オランダ、ベルギー、スペイン、ノルウェー、スウェーデン、ポルトガル、アイスランド、デンマーク、フランス、南アフリカ、アルゼンチン、カナダ、ニュージーランド、ウルグアイ、イギリス、ブラジル、米国、メキシコ、ルクセンブルク、アイルランド、グリーンランド(デンマーク自治領)、エストニア、コロンビア、フィンランド(2017年より)

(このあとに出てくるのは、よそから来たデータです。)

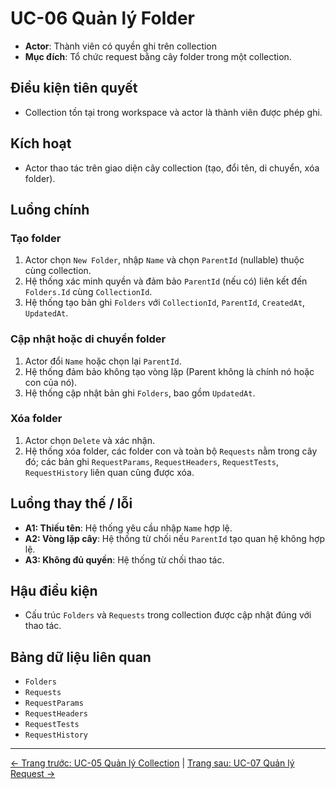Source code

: # UC-06 Quản lý Folder

- **Actor**: Thành viên có quyền ghi trên collection
- **Mục đích**: Tổ chức request bằng cây folder trong một collection.

## Điều kiện tiên quyết
- Collection tồn tại trong workspace và actor là thành viên được phép ghi.

## Kích hoạt
- Actor thao tác trên giao diện cây collection (tạo, đổi tên, di chuyển, xóa folder).

## Luồng chính
### Tạo folder
1. Actor chọn `New Folder`, nhập `Name` và chọn `ParentId` (nullable) thuộc cùng collection.
2. Hệ thống xác minh quyền và đảm bảo `ParentId` (nếu có) liên kết đến `Folders.Id` cùng `CollectionId`.
3. Hệ thống tạo bản ghi `Folders` với `CollectionId`, `ParentId`, `CreatedAt`, `UpdatedAt`.

### Cập nhật hoặc di chuyển folder
1. Actor đổi `Name` hoặc chọn lại `ParentId`.
2. Hệ thống đảm bảo không tạo vòng lặp (Parent không là chính nó hoặc con của nó).
3. Hệ thống cập nhật bản ghi `Folders`, bao gồm `UpdatedAt`.

### Xóa folder
1. Actor chọn `Delete` và xác nhận.
2. Hệ thống xóa folder, các folder con và toàn bộ `Requests` nằm trong cây đó; các bản ghi `RequestParams`, `RequestHeaders`, `RequestTests`, `RequestHistory` liên quan cũng được xóa.

## Luồng thay thế / lỗi
- **A1: Thiếu tên**: Hệ thống yêu cầu nhập `Name` hợp lệ.
- **A2: Vòng lặp cây**: Hệ thống từ chối nếu `ParentId` tạo quan hệ không hợp lệ.
- **A3: Không đủ quyền**: Hệ thống từ chối thao tác.

## Hậu điều kiện
- Cấu trúc `Folders` và `Requests` trong collection được cập nhật đúng với thao tác.

## Bảng dữ liệu liên quan
- `Folders`
- `Requests`
- `RequestParams`
- `RequestHeaders`
- `RequestTests`
- `RequestHistory`
---
[← Trang trước: UC-05 Quản lý Collection](UC-05_ManageCollections.md) | [Trang sau: UC-07 Quản lý Request →](UC-07_ManageRequests.md)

登録パートナーシップなどを持つ国・地域は以下の通り。


フィンランド、グリーンランド、ドイツ、ルクセンブルク、イタリア、サンマリノ、アンドラ、スロベニア、スイス、リヒテンシュタイン、チェコ、アイルランド、コロンビア、ベネズエラ、エクアドル、オーストラリア、イスラエル、ハンガリー、オーストリア、クロアチア、ギリシャ、マン諸島(英王室属領)、ジャージー諸島(英王室属領)、ジブラルタル(英国領)、マルタ、エストニア


※デンマーク、スウェーデン、ノルウェーにおいては登録パートナーシップ制度にあるカップルが同制度にとどまることは可能だが、新規にパートナーシップを登録することは不可。


アジアではこれまで同性婚が認められた国ないが、タイ、台湾あるいはベトナムにおいて法案が可決されればアジア初となる。

写真は香港での同性愛差別撤廃条例を通過させるための民主派デモ。



中国共産党一党独裁に反対し、民主化を求めるデモのはずが、2014年7月1日の民主化要求デモでは、先頭に同性愛差別撤廃を求める巨大なレインボー旗が広がり、民主化デモを完全に乗っ取る形になったため、同デモに毎年参加していた、同性愛に反対するカトリック香港教区の陳日君枢機卿らは2016年のデモに参加することを取りやめた。